The entries below contain a line with "202 709 115" and a line with "522 650 145". Quote exactly those two lines and all lines between them.

▶ STUDY MATERIAL:
---

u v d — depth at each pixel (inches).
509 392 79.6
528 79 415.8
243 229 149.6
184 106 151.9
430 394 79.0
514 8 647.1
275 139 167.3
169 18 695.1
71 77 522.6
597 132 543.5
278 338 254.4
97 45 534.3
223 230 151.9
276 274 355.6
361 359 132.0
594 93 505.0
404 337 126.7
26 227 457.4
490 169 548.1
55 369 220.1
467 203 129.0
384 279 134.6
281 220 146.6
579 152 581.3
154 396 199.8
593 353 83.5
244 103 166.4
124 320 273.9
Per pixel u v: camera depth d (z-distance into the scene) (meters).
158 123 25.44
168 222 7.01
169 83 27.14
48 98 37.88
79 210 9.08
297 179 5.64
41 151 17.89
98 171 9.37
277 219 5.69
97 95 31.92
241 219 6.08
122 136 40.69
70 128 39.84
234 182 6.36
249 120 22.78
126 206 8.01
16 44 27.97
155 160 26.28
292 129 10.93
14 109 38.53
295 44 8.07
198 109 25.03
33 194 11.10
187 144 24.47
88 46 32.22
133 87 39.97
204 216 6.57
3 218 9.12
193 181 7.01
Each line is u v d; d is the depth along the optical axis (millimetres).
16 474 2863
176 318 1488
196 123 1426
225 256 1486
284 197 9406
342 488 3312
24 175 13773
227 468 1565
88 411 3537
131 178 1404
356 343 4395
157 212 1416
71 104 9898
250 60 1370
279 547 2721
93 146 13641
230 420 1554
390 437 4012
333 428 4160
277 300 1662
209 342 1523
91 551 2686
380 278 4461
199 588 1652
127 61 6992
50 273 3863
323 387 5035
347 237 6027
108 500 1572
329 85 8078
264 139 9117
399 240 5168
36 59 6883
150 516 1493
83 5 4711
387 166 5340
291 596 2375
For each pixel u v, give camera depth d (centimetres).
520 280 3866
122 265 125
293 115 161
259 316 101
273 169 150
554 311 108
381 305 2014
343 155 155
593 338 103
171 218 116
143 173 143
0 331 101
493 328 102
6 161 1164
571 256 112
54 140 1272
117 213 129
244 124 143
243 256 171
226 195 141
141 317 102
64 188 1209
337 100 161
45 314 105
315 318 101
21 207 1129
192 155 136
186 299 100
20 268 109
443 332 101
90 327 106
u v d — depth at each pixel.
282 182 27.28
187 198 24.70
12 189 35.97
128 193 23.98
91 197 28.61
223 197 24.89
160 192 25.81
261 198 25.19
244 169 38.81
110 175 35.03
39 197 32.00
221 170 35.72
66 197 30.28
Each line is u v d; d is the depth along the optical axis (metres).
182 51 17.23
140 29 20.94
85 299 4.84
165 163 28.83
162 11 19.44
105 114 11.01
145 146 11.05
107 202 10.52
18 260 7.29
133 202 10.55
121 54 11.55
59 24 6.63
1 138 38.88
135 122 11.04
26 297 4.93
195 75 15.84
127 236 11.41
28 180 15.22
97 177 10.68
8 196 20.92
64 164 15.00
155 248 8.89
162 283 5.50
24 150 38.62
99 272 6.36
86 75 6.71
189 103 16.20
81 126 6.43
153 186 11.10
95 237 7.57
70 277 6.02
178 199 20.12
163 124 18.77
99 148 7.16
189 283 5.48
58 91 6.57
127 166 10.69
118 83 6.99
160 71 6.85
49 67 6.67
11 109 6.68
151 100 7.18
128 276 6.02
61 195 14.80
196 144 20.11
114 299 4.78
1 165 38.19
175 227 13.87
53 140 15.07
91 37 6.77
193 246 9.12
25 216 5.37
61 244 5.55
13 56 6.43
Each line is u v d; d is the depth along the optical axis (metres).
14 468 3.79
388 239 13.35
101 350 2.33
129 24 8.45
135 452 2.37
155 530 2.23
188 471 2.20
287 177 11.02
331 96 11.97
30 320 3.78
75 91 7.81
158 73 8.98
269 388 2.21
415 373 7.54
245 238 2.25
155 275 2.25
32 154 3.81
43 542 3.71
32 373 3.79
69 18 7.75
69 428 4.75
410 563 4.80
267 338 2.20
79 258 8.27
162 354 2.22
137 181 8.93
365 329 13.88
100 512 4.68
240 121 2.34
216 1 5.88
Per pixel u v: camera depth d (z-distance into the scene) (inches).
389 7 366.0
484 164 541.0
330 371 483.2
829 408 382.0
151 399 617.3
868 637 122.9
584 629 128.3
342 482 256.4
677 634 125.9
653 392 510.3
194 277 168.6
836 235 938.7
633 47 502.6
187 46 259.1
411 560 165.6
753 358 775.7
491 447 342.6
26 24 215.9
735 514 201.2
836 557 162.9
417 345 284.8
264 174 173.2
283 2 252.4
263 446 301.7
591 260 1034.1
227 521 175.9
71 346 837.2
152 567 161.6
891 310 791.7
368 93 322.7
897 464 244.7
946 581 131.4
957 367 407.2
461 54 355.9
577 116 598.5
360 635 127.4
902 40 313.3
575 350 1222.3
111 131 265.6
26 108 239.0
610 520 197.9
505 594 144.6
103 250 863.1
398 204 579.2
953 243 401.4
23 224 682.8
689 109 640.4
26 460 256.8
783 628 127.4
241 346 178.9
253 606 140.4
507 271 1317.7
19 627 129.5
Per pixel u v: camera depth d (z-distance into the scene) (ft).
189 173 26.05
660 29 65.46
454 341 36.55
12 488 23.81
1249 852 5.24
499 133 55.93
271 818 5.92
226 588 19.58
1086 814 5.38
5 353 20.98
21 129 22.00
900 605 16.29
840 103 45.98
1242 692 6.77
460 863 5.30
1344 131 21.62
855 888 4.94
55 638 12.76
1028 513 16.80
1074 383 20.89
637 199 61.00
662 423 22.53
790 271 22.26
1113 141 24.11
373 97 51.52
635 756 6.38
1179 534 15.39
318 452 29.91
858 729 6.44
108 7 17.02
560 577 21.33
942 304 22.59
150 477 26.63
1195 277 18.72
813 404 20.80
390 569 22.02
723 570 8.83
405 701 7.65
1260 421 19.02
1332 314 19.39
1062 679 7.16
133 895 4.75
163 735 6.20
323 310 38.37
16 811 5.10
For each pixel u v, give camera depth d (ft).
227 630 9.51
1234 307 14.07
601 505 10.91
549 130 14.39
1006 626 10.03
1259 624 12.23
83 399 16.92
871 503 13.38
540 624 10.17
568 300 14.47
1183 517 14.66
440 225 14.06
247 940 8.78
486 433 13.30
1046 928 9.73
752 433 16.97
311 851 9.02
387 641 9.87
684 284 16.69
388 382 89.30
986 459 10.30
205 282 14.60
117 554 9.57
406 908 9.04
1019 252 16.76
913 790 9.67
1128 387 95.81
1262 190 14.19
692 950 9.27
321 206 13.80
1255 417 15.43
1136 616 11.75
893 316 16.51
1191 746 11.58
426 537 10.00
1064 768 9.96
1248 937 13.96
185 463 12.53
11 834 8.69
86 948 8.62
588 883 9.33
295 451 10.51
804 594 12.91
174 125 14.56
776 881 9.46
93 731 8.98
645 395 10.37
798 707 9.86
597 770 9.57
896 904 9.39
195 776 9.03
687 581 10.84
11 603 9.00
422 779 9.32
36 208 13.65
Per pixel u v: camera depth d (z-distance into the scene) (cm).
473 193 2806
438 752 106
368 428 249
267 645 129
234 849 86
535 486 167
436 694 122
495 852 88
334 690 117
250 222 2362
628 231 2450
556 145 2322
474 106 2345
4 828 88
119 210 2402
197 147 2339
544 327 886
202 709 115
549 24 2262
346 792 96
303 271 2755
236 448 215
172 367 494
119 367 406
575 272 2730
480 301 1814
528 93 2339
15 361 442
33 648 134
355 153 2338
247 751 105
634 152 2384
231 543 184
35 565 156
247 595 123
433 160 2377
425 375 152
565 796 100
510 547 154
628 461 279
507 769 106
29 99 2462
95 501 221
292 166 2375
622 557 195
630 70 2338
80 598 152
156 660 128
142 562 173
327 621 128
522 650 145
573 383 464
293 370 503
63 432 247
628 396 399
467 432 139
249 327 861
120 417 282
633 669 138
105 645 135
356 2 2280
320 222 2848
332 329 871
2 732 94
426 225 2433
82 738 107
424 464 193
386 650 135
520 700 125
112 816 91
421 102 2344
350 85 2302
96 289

---

▶ EXERCISE ANSWER:
202 709 115
549 24 2262
346 792 96
303 271 2755
236 448 215
172 367 494
119 367 406
575 272 2730
480 301 1814
528 93 2339
15 361 442
33 648 134
355 153 2338
247 751 105
634 152 2384
231 543 184
35 565 156
247 595 123
433 160 2377
425 375 152
565 796 100
510 547 154
628 461 279
507 769 106
29 99 2462
95 501 221
292 166 2375
622 557 195
630 70 2338
80 598 152
156 660 128
142 562 173
327 621 128
522 650 145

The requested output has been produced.